If my story shares similarities with your story, let me encourage you. Stay close to Jesus and watch how he draws you back to the things that are going to continue to mold you into the likeness of Christ. It’s okay to crumple up the to-do list and train your ear to listen for him, instead. In fact, it will be better.

2.

When it’s time, you might find that approaching the Bible in a new and different way is exactly how you need to approach the Bible.

So, yes, I stopped reading my Bible. But then I discovered something surprising: If I listened to someone else read the Bible, it didn’t feel as if I were just trying to play by the rules and gain some extra Brownie points.

It may seem convoluted, but hearing the Bible every day is better for me. It reverberates in my ears and makes me think deeply. I can’t say whether or not it will be better for you, too, but it’s worth looking into.

My favorite audio Bible app is Dwell. It will cost you some pennies, but it will be worth every single one. You can listen along to a plan or to whatever you choose. You can change the voice reading it, kind of like when you switch to a different voice announcing directions on your car’s GPS. You can change the speed (I’m a double-time girl) and choose whether or not you want background music and what exactly that will sound like.

Click the photo above or click here to see Dwell for yourself.

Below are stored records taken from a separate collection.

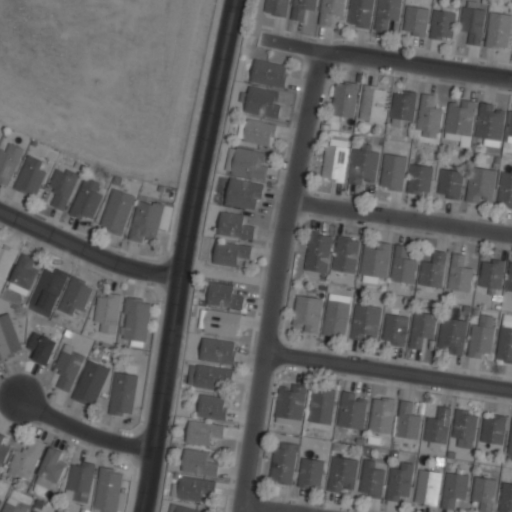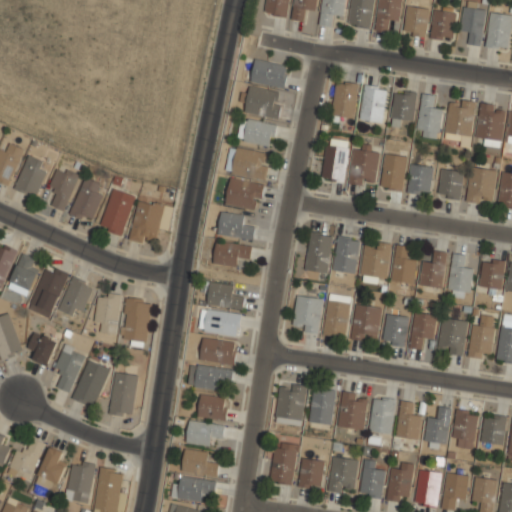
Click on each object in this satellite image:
building: (276, 7)
building: (276, 7)
building: (301, 8)
building: (302, 8)
building: (330, 10)
building: (330, 10)
building: (360, 12)
building: (360, 12)
building: (387, 12)
building: (387, 13)
building: (415, 19)
building: (416, 20)
building: (473, 23)
building: (442, 24)
building: (443, 24)
building: (473, 24)
building: (499, 29)
building: (498, 30)
road: (385, 60)
building: (268, 72)
building: (269, 73)
building: (344, 97)
building: (344, 99)
building: (262, 102)
building: (262, 102)
building: (373, 102)
building: (372, 104)
building: (402, 107)
building: (403, 107)
building: (428, 116)
building: (428, 117)
building: (459, 118)
building: (459, 120)
building: (490, 123)
building: (490, 124)
building: (509, 126)
building: (508, 128)
building: (0, 129)
building: (256, 131)
building: (258, 132)
building: (335, 160)
building: (9, 162)
building: (335, 162)
building: (249, 163)
building: (250, 163)
building: (364, 164)
building: (364, 165)
building: (393, 171)
building: (393, 171)
building: (31, 176)
building: (31, 177)
building: (419, 178)
building: (420, 178)
building: (450, 182)
building: (450, 183)
building: (481, 184)
building: (481, 184)
building: (63, 187)
building: (63, 187)
building: (505, 189)
building: (505, 189)
building: (243, 193)
building: (244, 193)
building: (87, 199)
building: (88, 199)
building: (116, 211)
building: (117, 211)
road: (401, 217)
building: (146, 221)
building: (146, 221)
building: (234, 225)
building: (234, 225)
road: (87, 249)
building: (319, 251)
building: (230, 252)
building: (318, 252)
building: (230, 253)
building: (346, 254)
building: (346, 254)
road: (181, 255)
building: (5, 260)
building: (5, 260)
building: (375, 260)
building: (375, 262)
building: (403, 264)
building: (402, 265)
building: (433, 269)
building: (433, 270)
building: (24, 272)
building: (491, 273)
building: (23, 275)
building: (460, 275)
building: (491, 275)
building: (459, 276)
building: (509, 277)
building: (509, 277)
road: (275, 280)
building: (49, 288)
building: (51, 288)
building: (224, 295)
building: (76, 296)
building: (224, 296)
building: (76, 298)
building: (108, 312)
building: (308, 313)
building: (308, 313)
building: (107, 314)
building: (336, 317)
building: (336, 318)
building: (136, 320)
building: (136, 321)
building: (222, 321)
building: (366, 321)
building: (222, 322)
building: (366, 322)
building: (422, 327)
building: (395, 329)
building: (395, 329)
building: (421, 329)
building: (451, 335)
building: (452, 335)
building: (481, 336)
building: (482, 336)
building: (8, 337)
building: (8, 337)
building: (505, 338)
building: (505, 339)
building: (42, 347)
building: (42, 348)
building: (217, 350)
building: (219, 350)
building: (68, 367)
building: (68, 367)
road: (388, 371)
building: (209, 375)
building: (208, 376)
building: (91, 382)
building: (92, 384)
building: (123, 393)
building: (123, 394)
building: (291, 402)
building: (291, 404)
building: (322, 405)
building: (322, 405)
building: (212, 406)
building: (213, 406)
building: (351, 410)
building: (353, 410)
building: (382, 414)
building: (382, 415)
building: (407, 421)
building: (408, 421)
building: (438, 426)
road: (80, 427)
building: (438, 427)
building: (464, 427)
building: (464, 428)
building: (493, 428)
building: (493, 429)
building: (204, 431)
building: (203, 432)
building: (510, 442)
building: (510, 445)
building: (3, 450)
building: (3, 450)
building: (26, 459)
building: (26, 461)
building: (201, 461)
building: (198, 462)
building: (283, 462)
building: (283, 463)
building: (51, 468)
building: (51, 469)
building: (311, 471)
building: (311, 472)
building: (342, 473)
building: (343, 473)
building: (371, 479)
building: (371, 479)
building: (80, 481)
building: (400, 481)
building: (400, 481)
building: (80, 483)
building: (192, 487)
building: (427, 487)
building: (428, 487)
building: (192, 488)
building: (454, 488)
building: (454, 489)
building: (107, 490)
building: (108, 490)
building: (484, 492)
building: (484, 493)
building: (506, 497)
building: (506, 497)
building: (0, 499)
building: (10, 507)
building: (12, 507)
building: (181, 508)
building: (181, 508)
road: (267, 508)
building: (34, 510)
building: (29, 511)
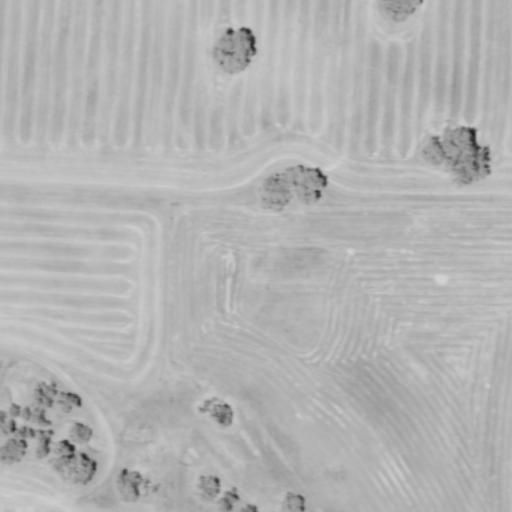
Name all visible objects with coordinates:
crop: (212, 140)
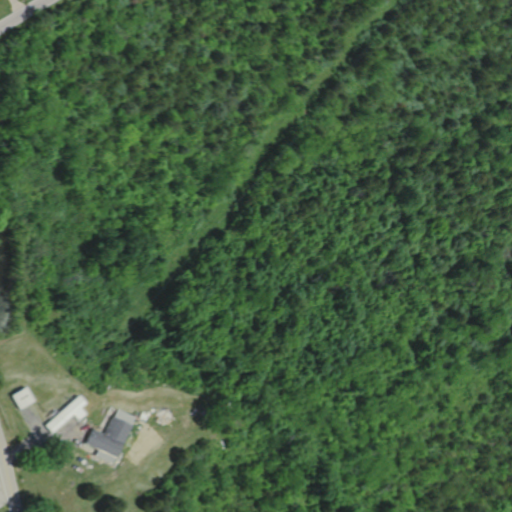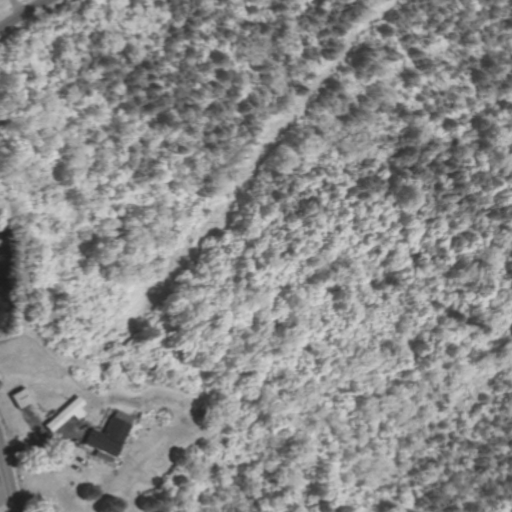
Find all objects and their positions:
road: (16, 8)
road: (23, 14)
building: (18, 397)
building: (17, 398)
building: (64, 413)
building: (61, 415)
road: (31, 421)
building: (107, 435)
road: (39, 438)
building: (105, 438)
road: (9, 481)
road: (4, 484)
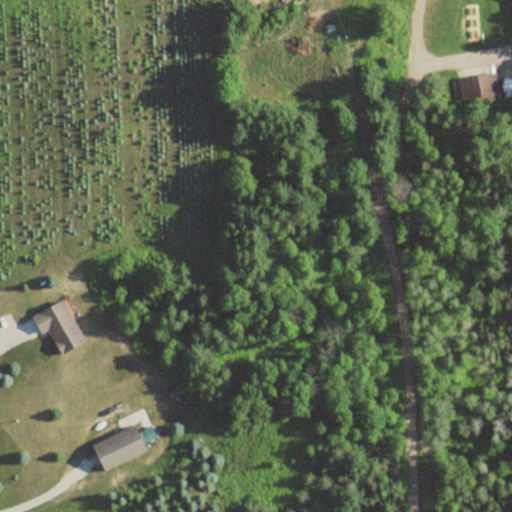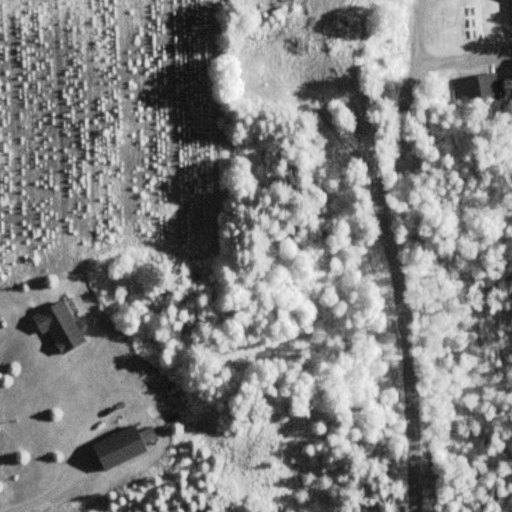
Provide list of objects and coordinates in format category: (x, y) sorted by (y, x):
building: (478, 87)
road: (392, 254)
building: (56, 327)
building: (117, 448)
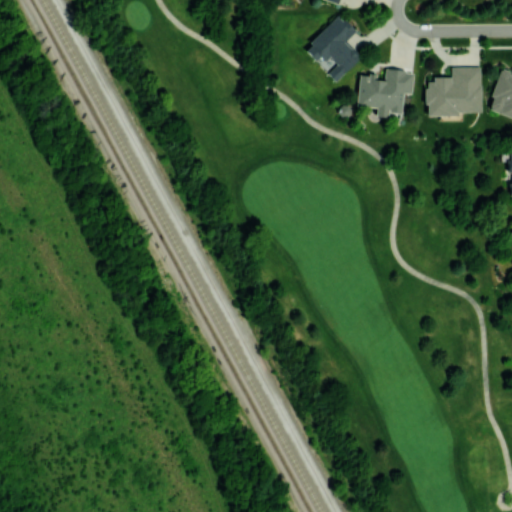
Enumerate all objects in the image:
building: (334, 1)
road: (444, 30)
building: (333, 46)
park: (416, 88)
building: (382, 90)
building: (453, 92)
building: (501, 93)
building: (509, 164)
road: (394, 202)
park: (358, 213)
park: (331, 221)
building: (511, 231)
railway: (170, 255)
railway: (183, 255)
road: (112, 295)
road: (511, 486)
road: (500, 507)
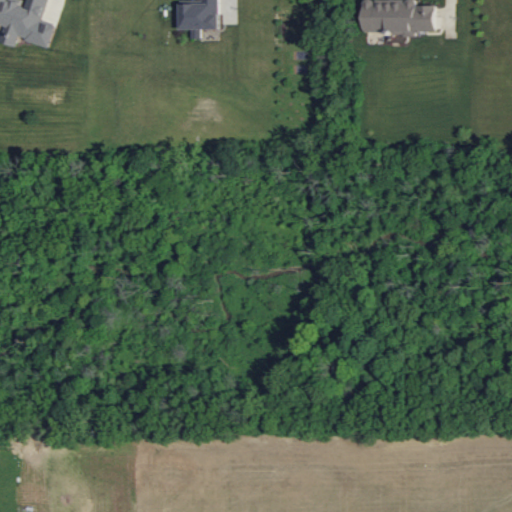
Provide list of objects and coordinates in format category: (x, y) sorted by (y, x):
building: (200, 15)
building: (400, 16)
building: (26, 21)
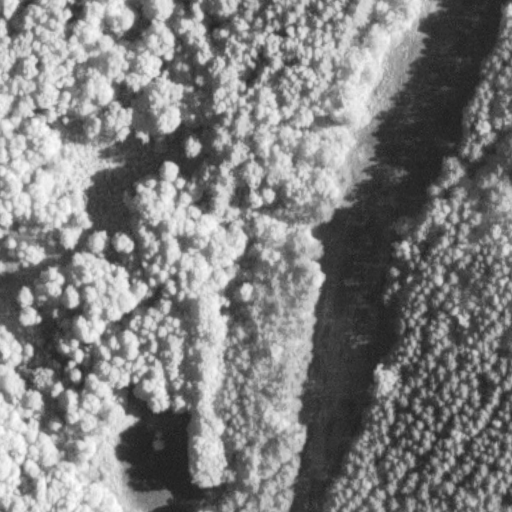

No, this isn’t an affiliate plug. Pretty sure they don’t even know I’m here.

3.

When it’s time, you might find that approaching the Bible with a community of others is exactly how you need to approach the Bible.

It’s good to hear other people read the Bible around us. It’s encouraging to hang out with fellow skeptics, fellow wanderers, fellow believers, fellow struggling people. Sometimes we have the same questions about scripture and sometimes we just need to admit to each other that we don’t have this figured out. We are, after all, seeing all of scripture through a glass dimly.

1 Corinthians 13:12 For now we see in a mirror dimly, but then face to face. Now I know in part; then I shall know fully, even as I have been fully known.

Sometimes it’s just good to be reminded that we don’t know it all. Out of that humanity, we can embrace discovery on God’s timetable. The Holy Spirit is, after all, a fabulous teacher, and he can be relied upon to reveal to us exactly what he wants us to know about him.

To that end, I want to recommend something else that has helped me get back to regular scripture. A friend told me about a podcast she’d just begun in January and I jumped in, right as they were starting Genesis. You can jump in right now or any time you want; they’ll start back over again in Genesis in January.

What’s the podcast? The Bible Recap. It has changed my year, if only by the daily reminder that, “He’s where the joy is”.


Tara Leigh Cobble is the woman who does the recap each episode, and she gets the gospel. I mean, she really gets the whole “It’s all about Jesus” thing. So for someone who may be struggling to unshackle from the bondage of really bad religion, Tara’s insights will help you remove the chains with the power of the Bible, link by link by link.

This is a safe space, my friend. You are free to admit that you just can’t read your Bible anymore. When it’s time to pick up the nourishment and encouragement and find God there once again, he will make it known to you and by whatever creative means he chooses. As my trusty Bible Recap reminds me, “He’s where the joy is.” Truly.